Les hommes « souffrent quand ils gagnent moins que leurs épouses », selon une étude britannique
C’est l’une des inquiétudes des économistes : en fragilisant l’emploi des femmes, la crise due à la pandémie du Covid-19 pourrait, comme le télétravail prolongé, creuser un peu plus les écarts de revenus entre les deux sexes.
Selon Eurostat, le salaire horaire brut moyen des femmes était déjà, avant la crise, en 2018, de 14,1 % inférieur à celui des hommes dans l’Union européenne. Un fossé en partie alimenté par la surreprésentation des premières dans les métiers moins bien payés, par les interruptions de carrière liées aux maternités, ou encore par le poids des normes dans les entreprises.
Des sociologues de la City University of London viennent de publier une surprenante étude confirmant à quel point ces normes sont particulièrement dures à faire bouger, et ce au sein même des couples. Les auteurs tentent d’y mesurer « les implications de l’écart de rémunération entre les femmes et les hommes sur le bien-être psychologique de ces derniers ».
Pour ce faire, ils ont analysé les données de l’« étude longitudinale sur les ménages britanniques » (« UK Household Longitudinal Study »), une vaste enquête menée auprès de 40 000 ménages britanniques depuis 2009, financée par le gouvernement.
Effet dopant
Résultat : la plupart des hommes « souffrent quand ils gagnent moins que leurs épouses », résume la sociologue Vanessa Gash, principale autrice de l’étude.
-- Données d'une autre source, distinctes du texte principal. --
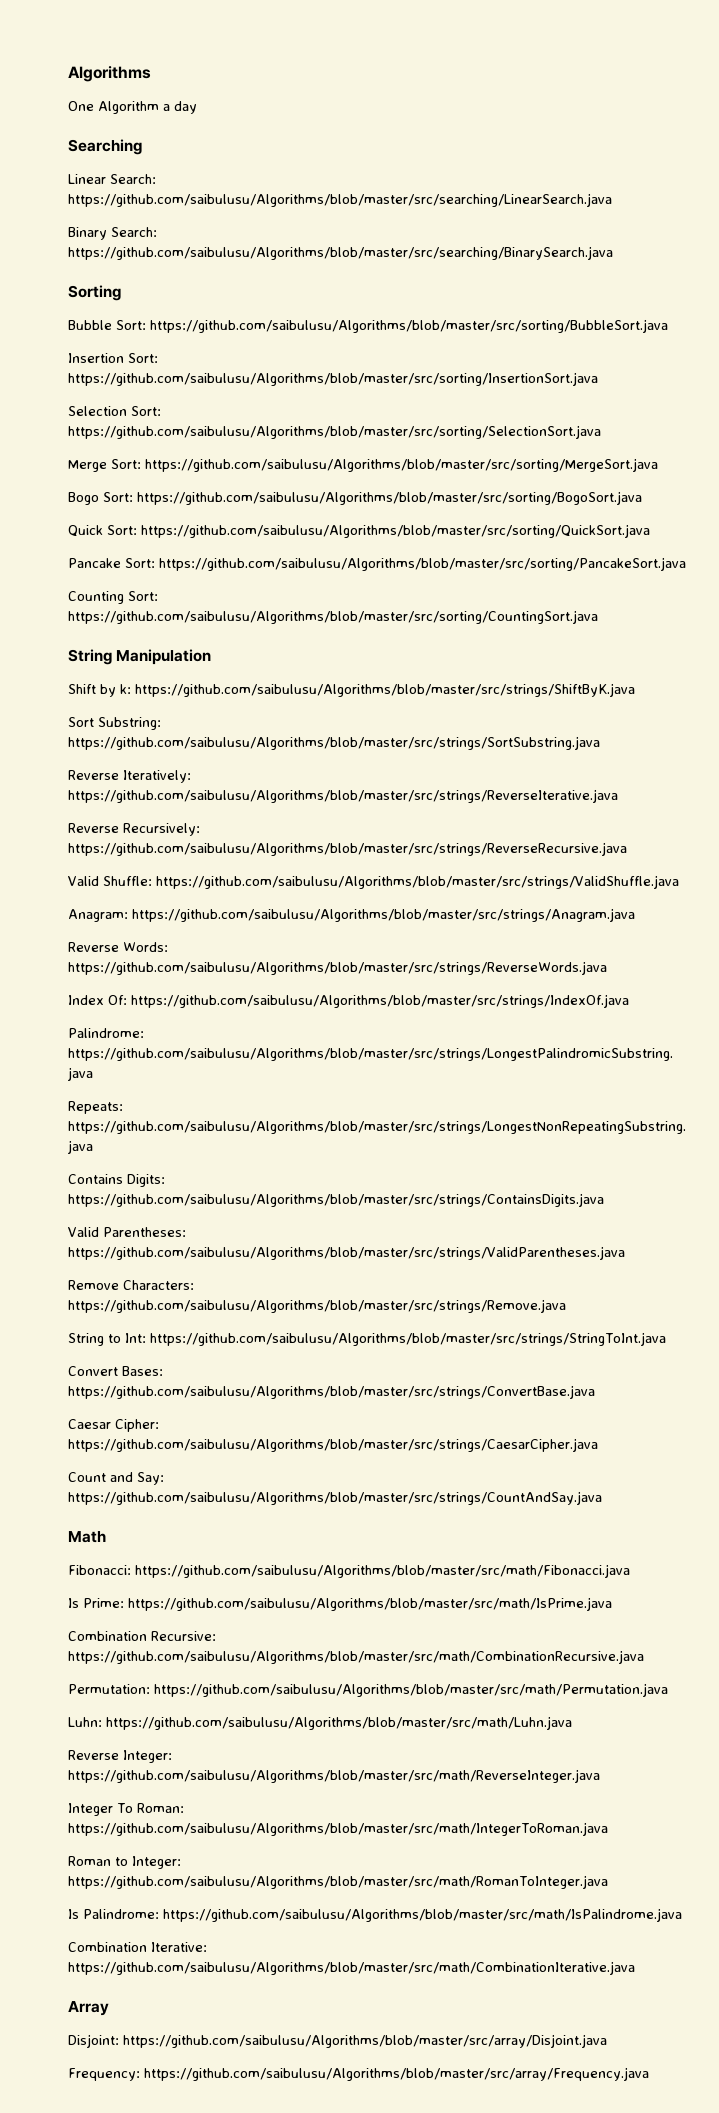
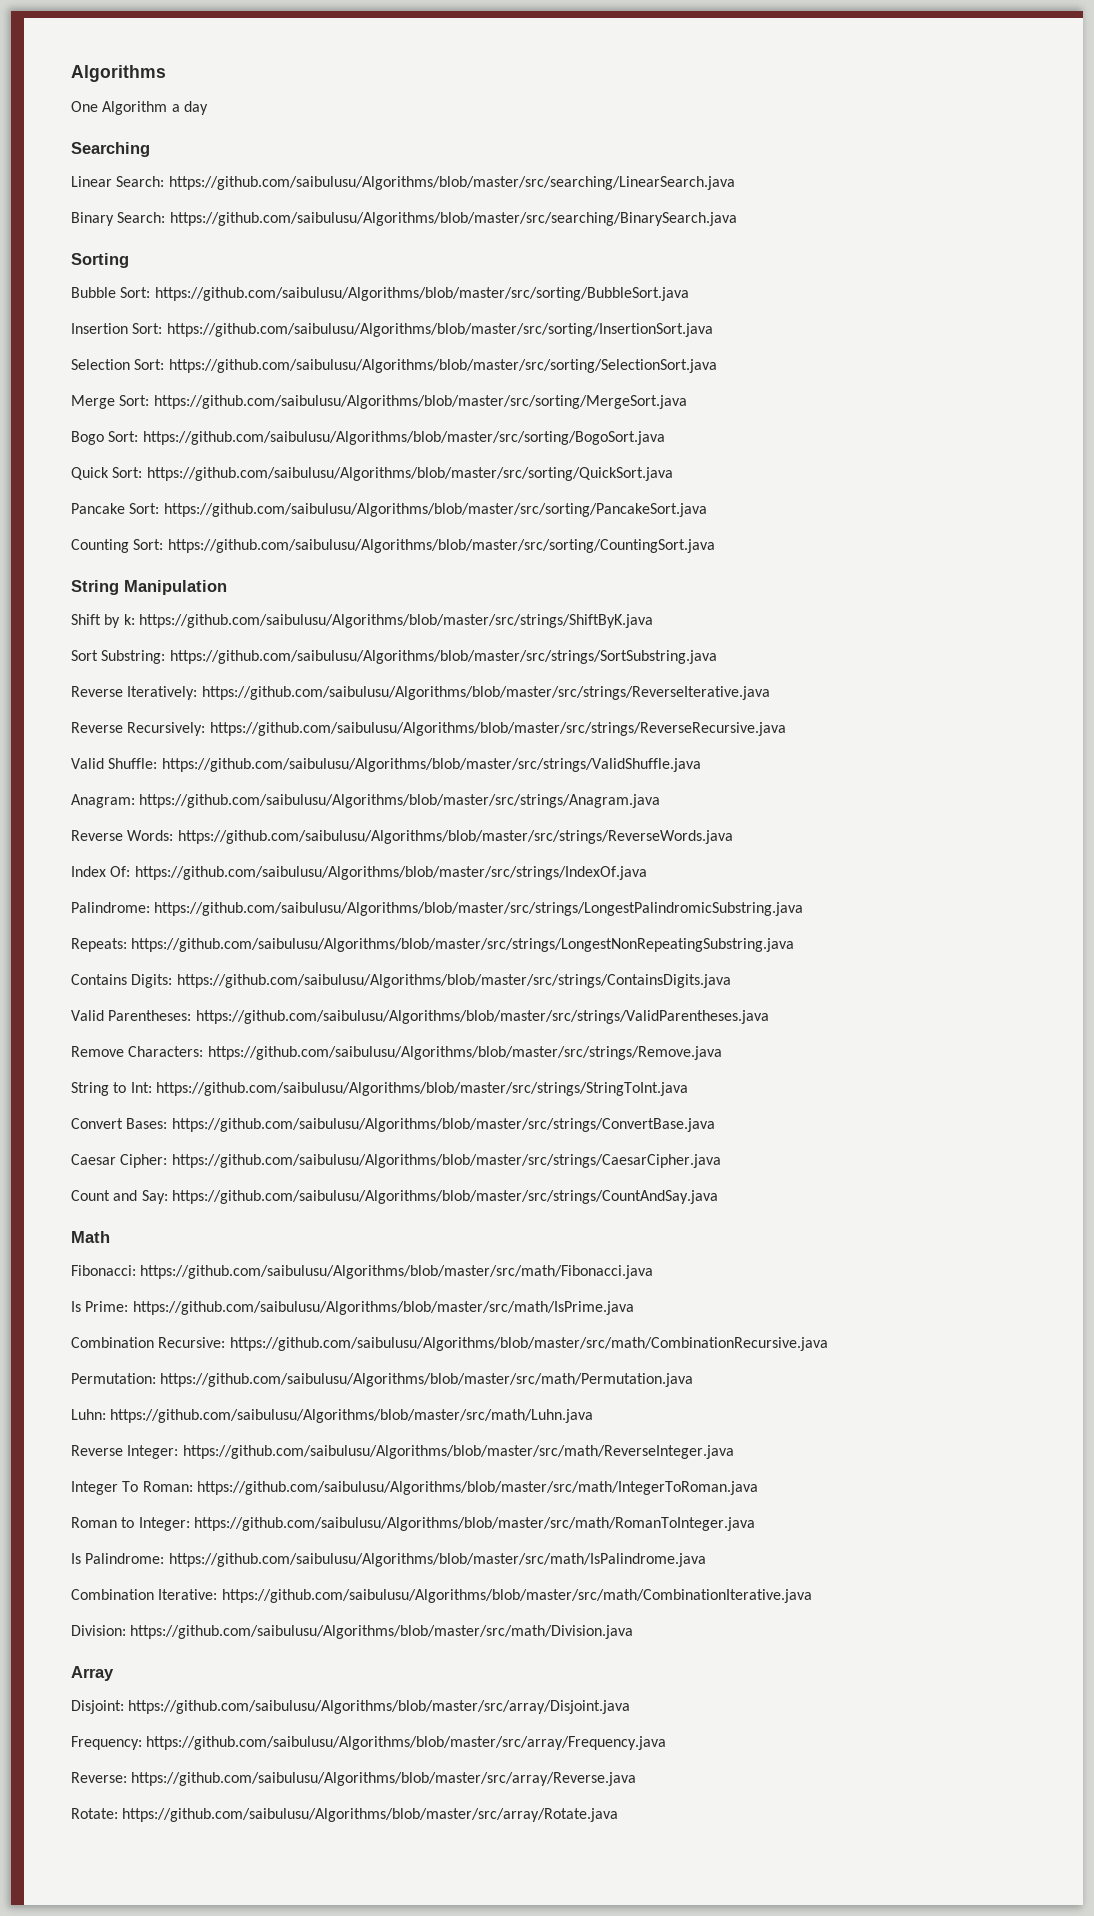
(635, 1968) none -> [71,1625,634,1639] // Division: https://github.com/saibulusu/Algorithms/blob/master/src/math/Division.java
(649, 2074) none -> [71,1772,637,1786] [71,1808,619,1822] // Reverse: https://github.com/saibulusu/Algorithms/blob/master/src/array/Reverse.java // Rotate: https://github.com/saibulusu/Algorithms/blob/master/src/array/Rotate.java

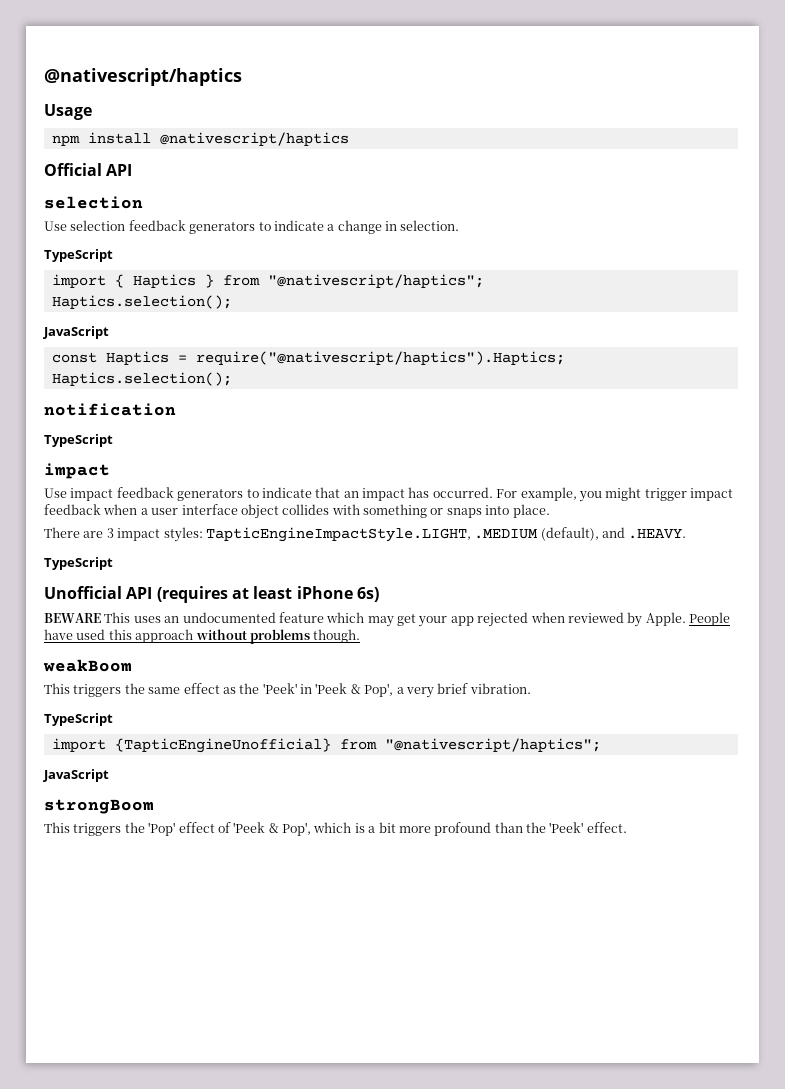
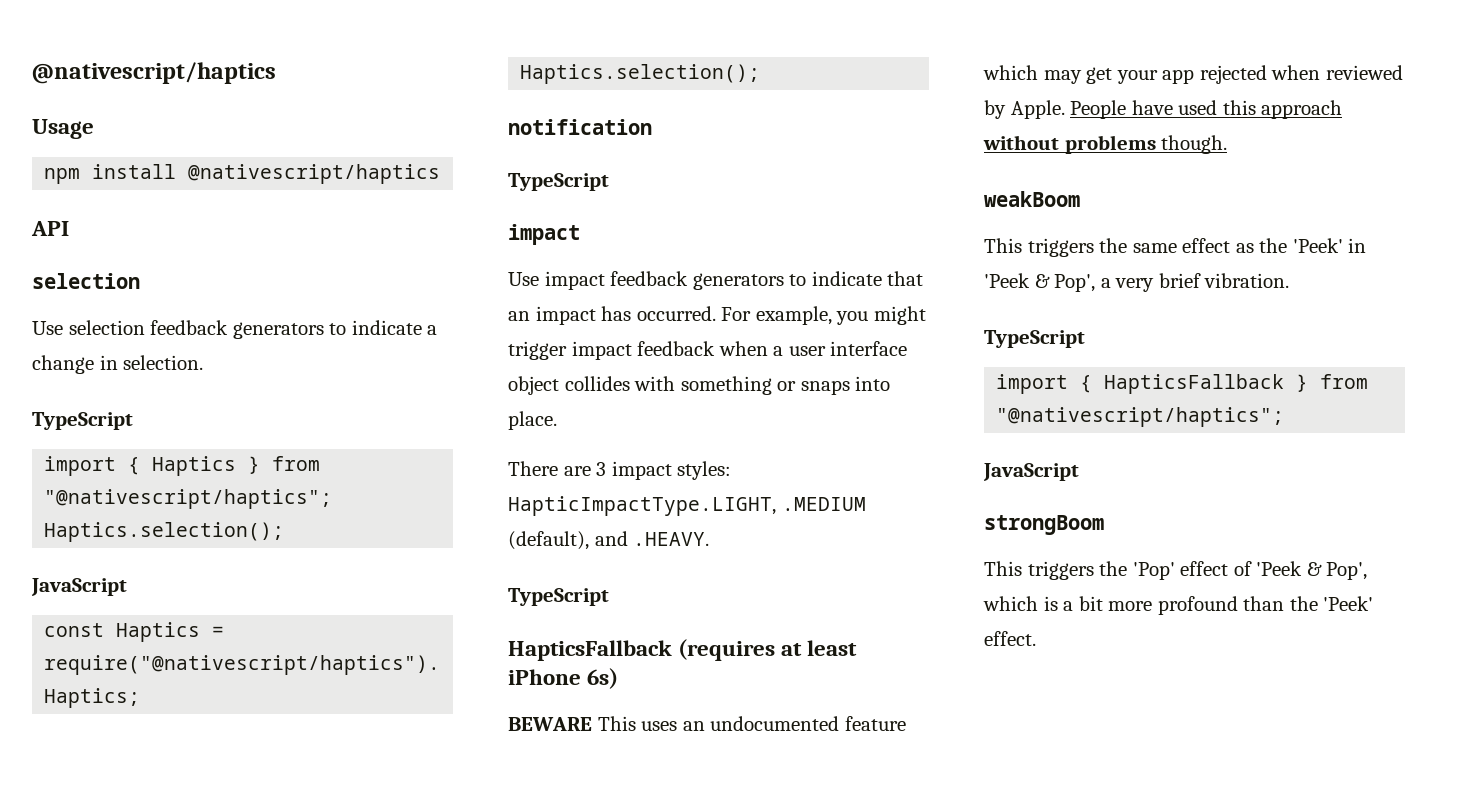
[44,163,102,176] Official -> (441, 174) none
[205,527,471,542] TapticEngineImpactStyle.LIGHT, -> [508,496,776,516] HapticImpactType.LIGHT,
[44,586,153,599] Unofficial API -> [508,640,672,661] HapticsFallback
[114,738,331,753] {TapticEngineUnofficial} -> [1080,374,1309,394] { HapticsFallback }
Ils déclarent en effet « une satisfaction dans la vie moindre que les hommes ayant un revenu plus élevé ou égal à celui de leurs épouses », « tandis que le bien-être subjectif des femmes ne semble pas être affecté par le fait d’être moins bien rémunérées ».
Une augmentation permettant de creuser l’écart avec le salaire de leur compagne a un effet dopant sur le moral des hommes, mais l’inverse n’est pas vrai : les femmes ne sont pas plus satisfaites lorsqu’elles gagnent plus que leur conjoint. « Ces résultats suggèrent que l’écart de rémunération entre les partenaires est renforcé par les normes du modèle traditionnel où l’homme est le principal apporteur de revenus du ménage », écrit Vanessa Gash.
Et pour cause, explique-t-elle : les hommes heureux car mieux payés sont, consciemment ou non, réticents à donner la priorité à l’emploi de leur femme ou à mieux partager les tâches parentales si cela peut nuire à leur carrière… et donc à leur bien-être.
Une enquête du même genre menée de l’autre côté de la Manche offrirait-elle des résultats similaires ? Sans doute. Car si les écarts salariaux entre les sexes sont un peu moins élevés en France (15,8 %, contre 19, 8 % au Royaume-Uni, selon Eurostat), ils restent supérieurs à la moyenne européenne, et au score des vertueux Suédois (12,6 %).